2.2. Observation en milieu liquide.

L’observation en milieu liquide ouvre la possibilité de suivre l’évolution des systèmes avec une résolution spatiale de l’ordre du nanomètre et une fréquence d’acquisition des images de l’ordre de 20-30 secondes ou même de la minute. Cela doit permettre d’analyser la dynamique de structures particulières d’ADN ou de complexes ADN-protéines individuels, même si l’échelle de temps n’est actuellement pas encore compatible avec la cinétique biologique des phénomènes. Différents types d’ADN linéaires ou circulaires et différents complexes ADN-ligand (25,26), ADN-enzyme (18,27-29) ou ADN-facteur de transcription (30,31) ont été étudiés, dans les années qui ont suivi l’invention du mode d’imagerie contact intermittent et son application en milieu liquide (32).
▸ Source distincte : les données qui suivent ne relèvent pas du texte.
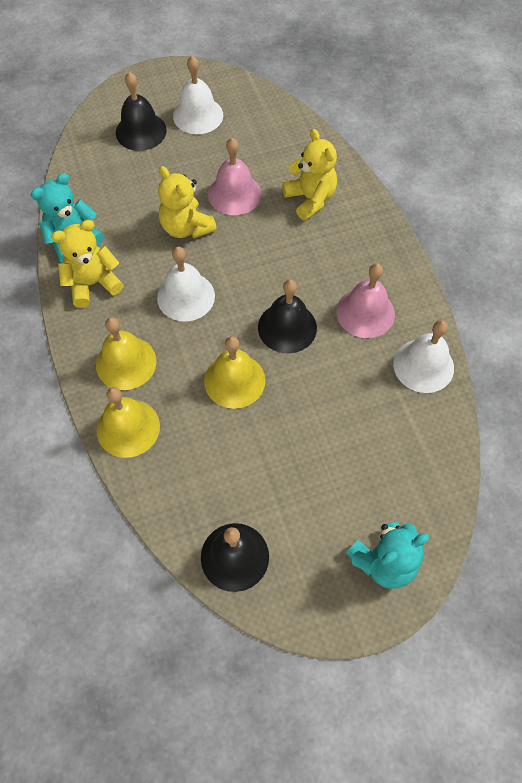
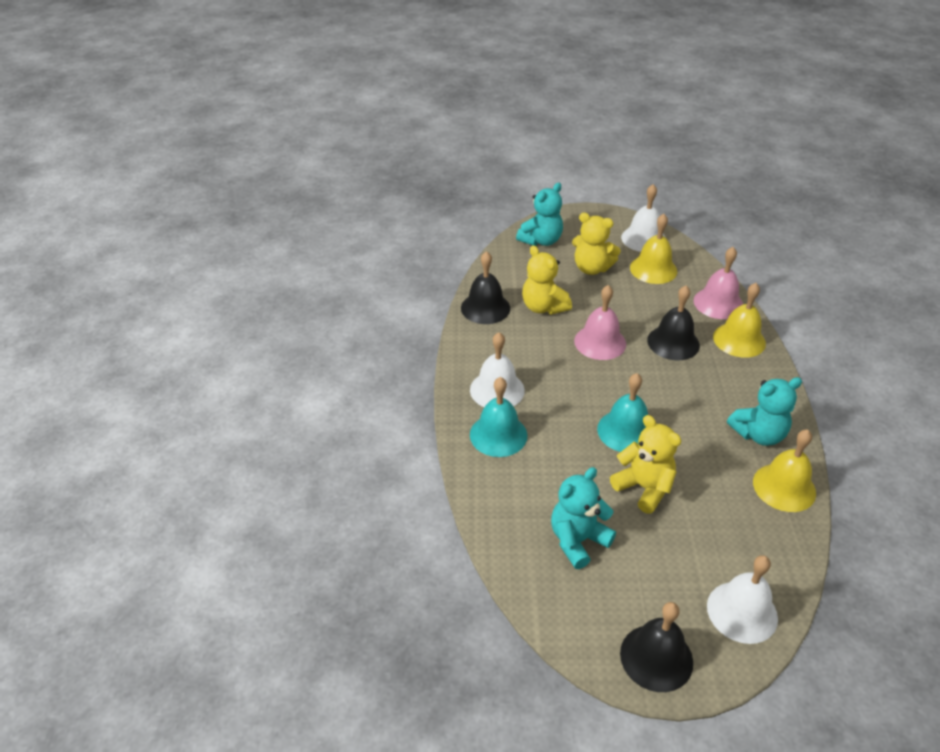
turquoise bell: none = 0 -> [470,377,527,457] [597,373,648,452] = 2
turquoise teddy bear: [31,173,104,263] [346,522,430,589] = 2 -> [516,183,563,246] [551,467,616,569] [727,377,802,446] = 3

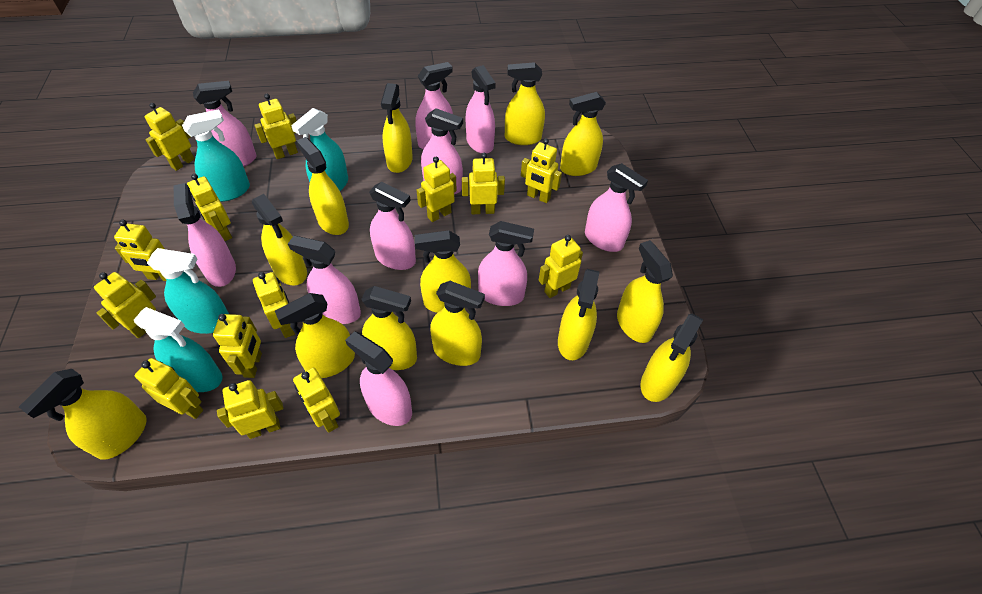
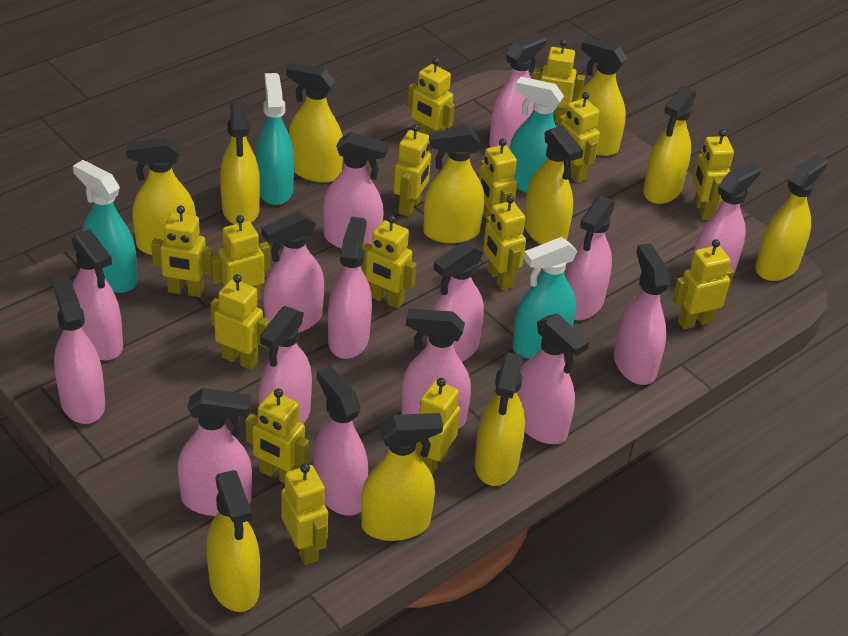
pink spray bottle: [174,183,236,287] [193,81,256,167] [288,236,361,324] [345,331,412,426] [369,182,416,270] [415,62,453,149] [421,108,463,194] [466,65,496,154] [478,221,534,306] [585,163,648,252] = 10 -> [52,276,105,424] [72,229,123,360] [178,388,252,516] [259,306,312,424] [262,211,324,333] [313,366,368,516] [323,132,389,249] [328,216,372,359] [401,308,471,429] [427,241,484,362] [489,32,546,148] [517,313,589,444] [565,196,615,320] [614,243,670,385] [690,161,761,276] = 15
yellow robot: [94,272,156,338] [114,220,166,281] [135,358,203,419] [144,103,195,171] [187,174,232,241] [213,314,262,378] [217,380,283,439] [253,272,295,338] [254,94,298,159] [293,368,340,433] [417,157,457,222] [462,153,505,214] [521,138,562,203] [539,235,583,298] = 14 -> [151,205,213,297] [210,215,270,300] [211,274,270,370] [246,389,309,483] [281,463,328,565] [360,215,417,309] [394,124,431,217] [407,58,455,135] [415,378,460,475] [479,139,517,219] [483,195,526,290] [532,39,585,123] [558,92,600,183] [672,239,734,329] [693,129,734,220] = 15
yellow spray bottle: [19,369,147,460] [252,194,307,285] [275,293,355,378] [297,137,349,235] [361,286,417,370] [381,83,413,173] [415,230,471,313] [430,281,485,366] [505,62,545,145] [558,269,599,360] [560,92,606,176] [617,240,673,343] [640,314,703,402] = 13 -> [126,138,196,255] [206,470,260,612] [220,102,260,224] [287,63,343,183] [361,413,443,541] [423,127,484,243] [475,352,525,486] [524,125,583,245] [575,37,627,156] [643,86,696,204] [755,154,828,281] = 11

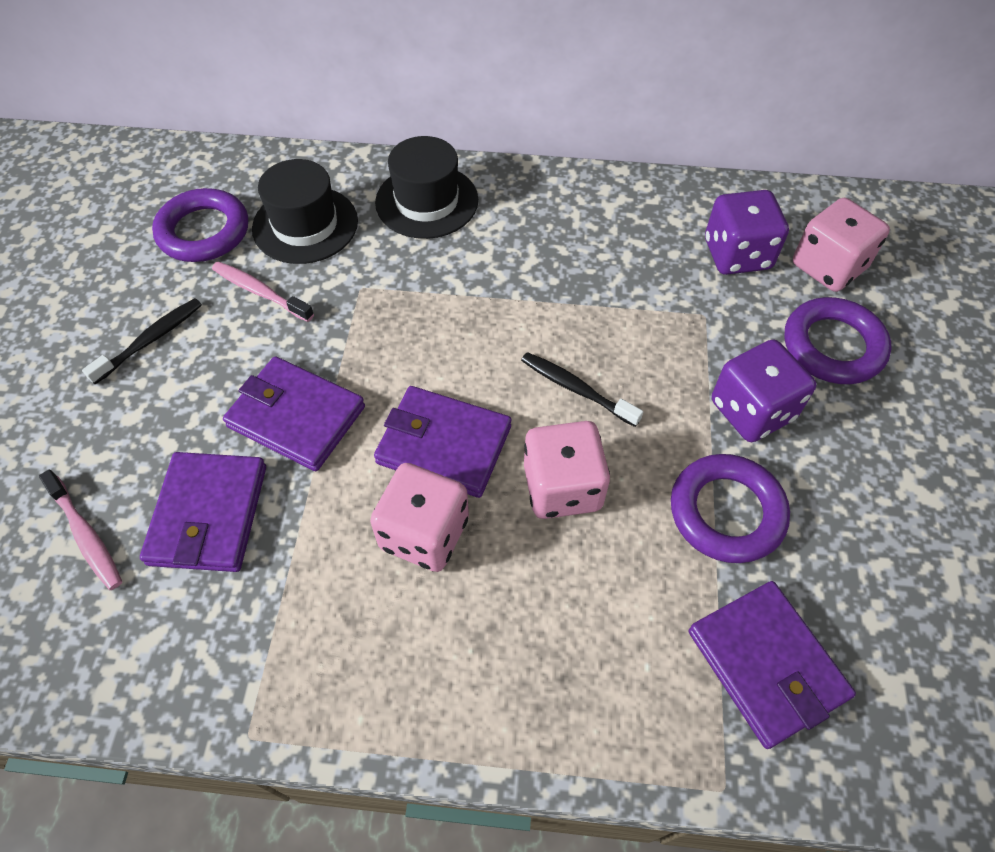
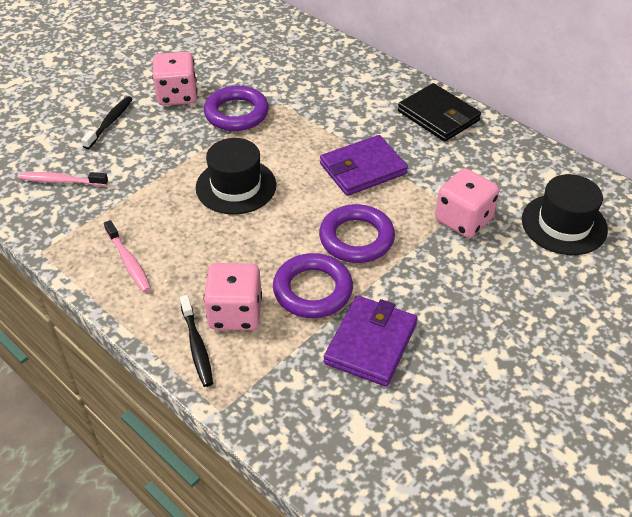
black wallet: none = 0 -> [398,83,481,142] = 1
purple dice: [705,190,789,275] [712,340,817,442] = 2 -> none = 0
purple wallet: [140,452,266,572] [223,356,365,471] [374,386,511,498] [689,581,856,749] = 4 -> [320,135,408,196] [324,296,417,387] = 2

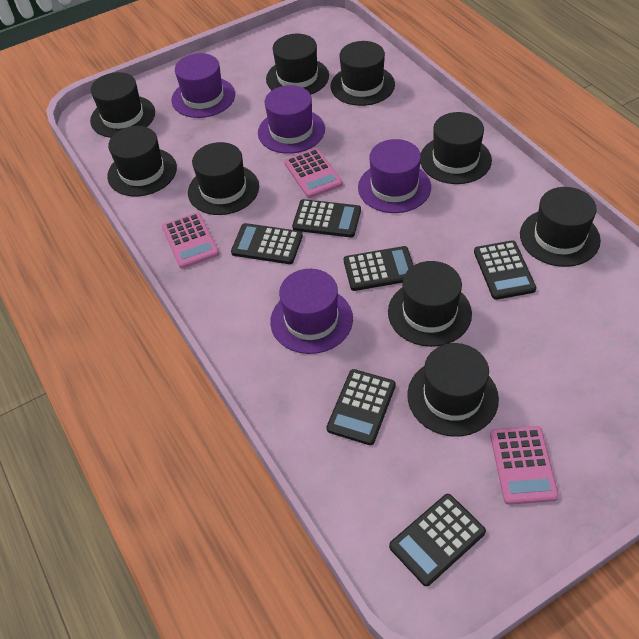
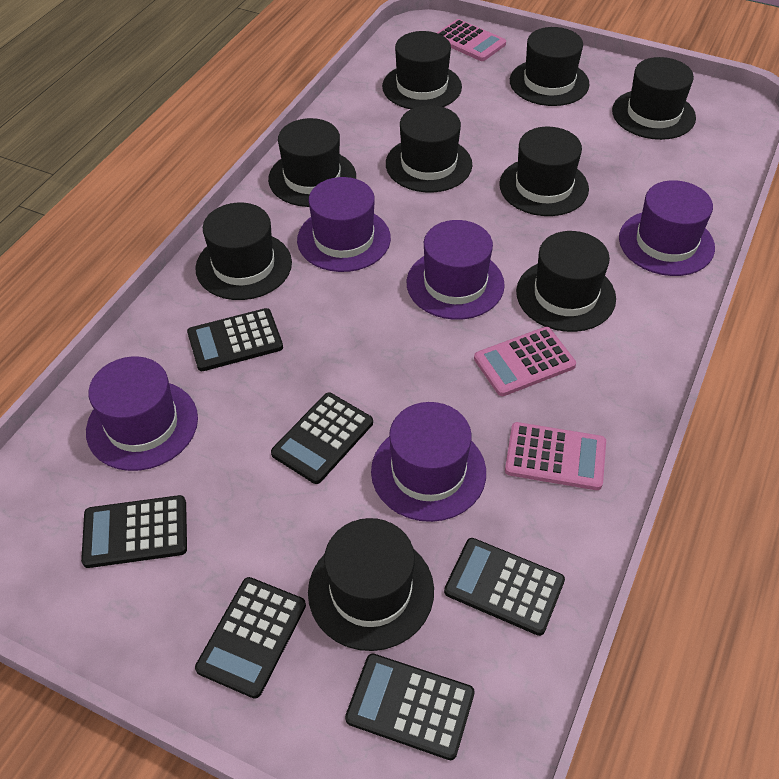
purple hat: [171,53,235,118] [258,85,325,154] [270,269,353,354] [358,139,431,213] = 4 -> [86,356,198,471] [297,177,391,272] [371,402,486,522] [407,220,505,320] [619,180,715,276] = 5

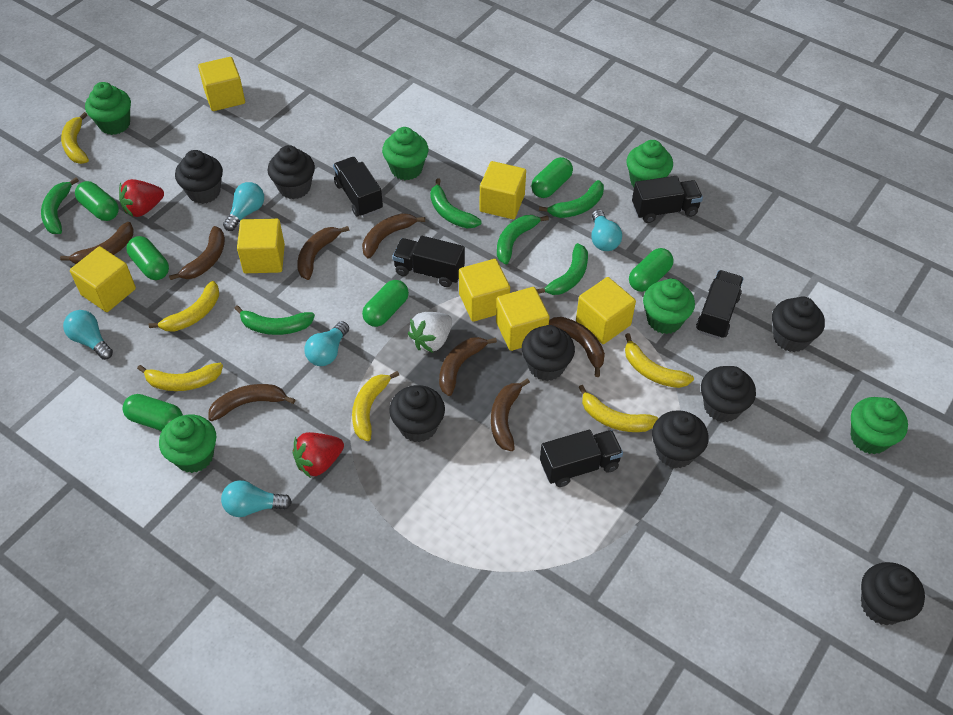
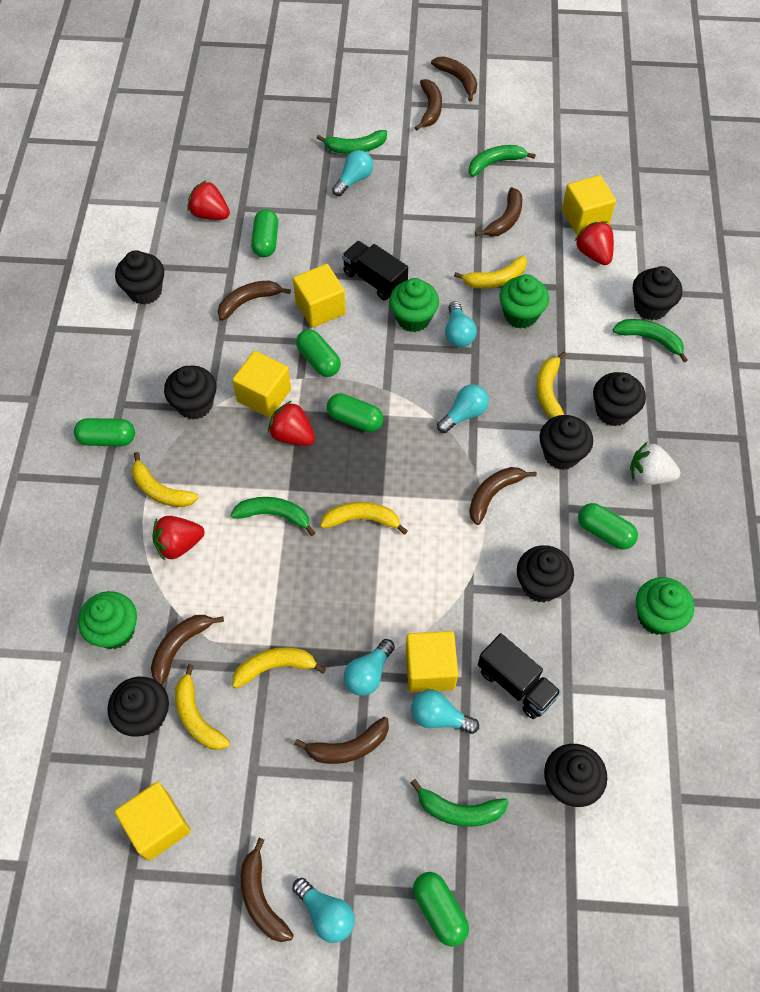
black truck: [333,157,383,217] [392,236,465,287] [540,430,623,487] [632,176,703,223] [696,270,744,339] = 5 -> [342,241,408,301] [478,633,561,719] = 2
green banana: [41,178,79,234] [234,305,315,335] [430,178,482,228] [497,215,549,264] [536,243,588,295] [539,180,604,218] = 6 -> [231,497,315,536] [317,130,387,154] [411,779,509,827] [468,145,536,177] [613,319,688,362] = 5
green cupcake: [85,82,131,135] [159,415,216,473] [382,127,429,180] [627,140,673,188] [643,279,695,334] [851,397,908,454] = 6 -> [78,591,137,649] [389,278,439,332] [499,274,549,329] [636,577,694,635] = 4
red strawberry: [119,179,164,217] [292,432,344,478] = 2 -> [153,516,205,561] [187,180,230,220] [268,401,315,446] [575,221,614,265] = 4
turquoise light bulb: [63,310,113,360] [221,480,292,517] [223,182,264,231] [304,321,349,366] [591,210,622,251] = 5 -> [292,878,355,943] [332,150,373,196] [344,639,395,696] [411,689,479,734] [437,384,489,433] [445,301,477,347] = 6
yellow cube: [70,246,136,312] [198,57,245,111] [237,219,285,273] [459,259,510,322] [479,161,526,219] [496,287,549,351] [576,277,636,344] = 7 -> [115,782,191,861] [232,351,291,417] [293,264,346,328] [406,631,458,692] [562,175,616,235] = 5

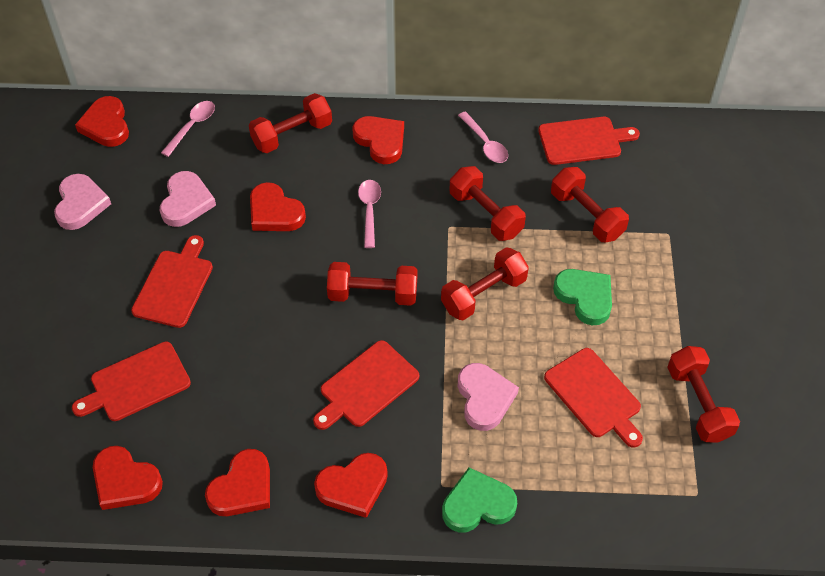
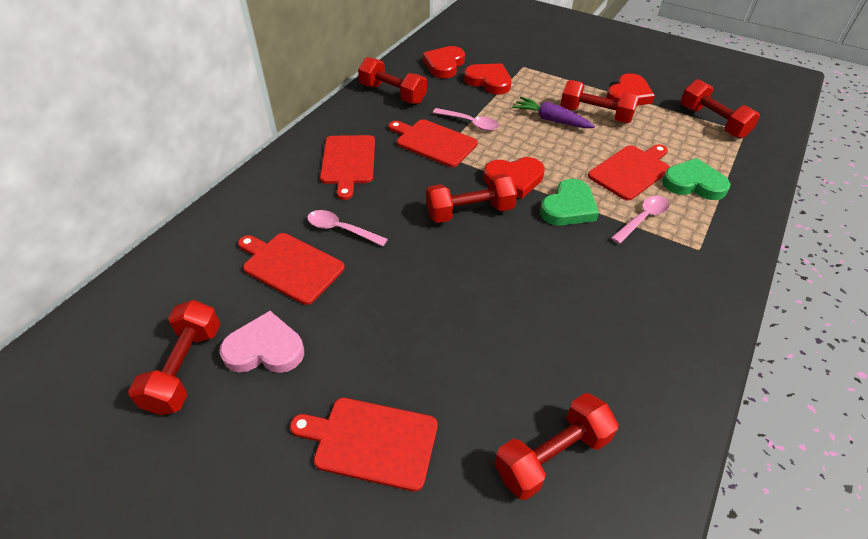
pink heart: [54,174,111,230] [160,171,216,227] [458,363,519,431] = 3 -> [219,311,304,373] = 1
purple carrot: none = 0 -> [512,97,595,128] = 1
red heart: [75,96,129,147] [93,446,163,510] [205,449,270,516] [250,182,306,231] [314,453,388,518] [353,116,404,164] = 6 -> [423,46,465,78] [464,63,512,94] [483,157,545,199] [606,73,655,105] = 4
Les travaux sur les complexes ADN-ARN polymérase (18,27,28) ont montré que l’enzyme est capable de se lier à l’ADN adsorbé (27) et que les complexes adsorbés sur le mica conservent une activité biologique (28). Cependant l’activité enzymatique (~40-50% des complexes actifs sur la surface) et la vitesse de trancription (~1 nucléotide/seconde) de l’ADN sur le mica sont moindres, comparées à l’activité (~70-80% des complexes actifs en solution) et la vitesse (~5 nucléotides/s) de la même réaction réalisée en solution (18). L’ADN adsorbé sur la surface est aussi sensible à la dégradation par la DNase I (17,33). Les autres études montrent simplement des événements de liaison ou de dissociation de protéines à l’ADN (29-31). En général les mobilités de l’ADN et des protéines sur la surface varient

considérablement d’une expérience à l’autre, dans des conditions identiques de tampon. Ce manque de reproductibilité est attribué à la variabilité des propriétés de surface du mica. De plus, au niveau d’une molécule unique d’ADN, certaines parties sont mobiles et certaines sont plus fortement attachées. Le mouvement des protéines sur l’ADN peut être affecté à la fois par cette adsorption plus ou moins forte des différentes parties de l’ADN (29) et par le balayage par la pointe (31).

Ces différents essais ont montré une certaine faisabilité, mais ce type d’observations est encore loin de répondre aux attentes de la biologie, en raison des limitations de l’instrumentation (fréquence d’acquisition des images) mais aussi et principalement en raison du manque de maîtrise des interactions biomolécules-surface. Il est actuellement moins difficile de réaliser les observations à l’air, les tests de différentes conditions d’adsorption pouvant servir à déterminer des conditions de faisabilité de l’observation en milieu liquide.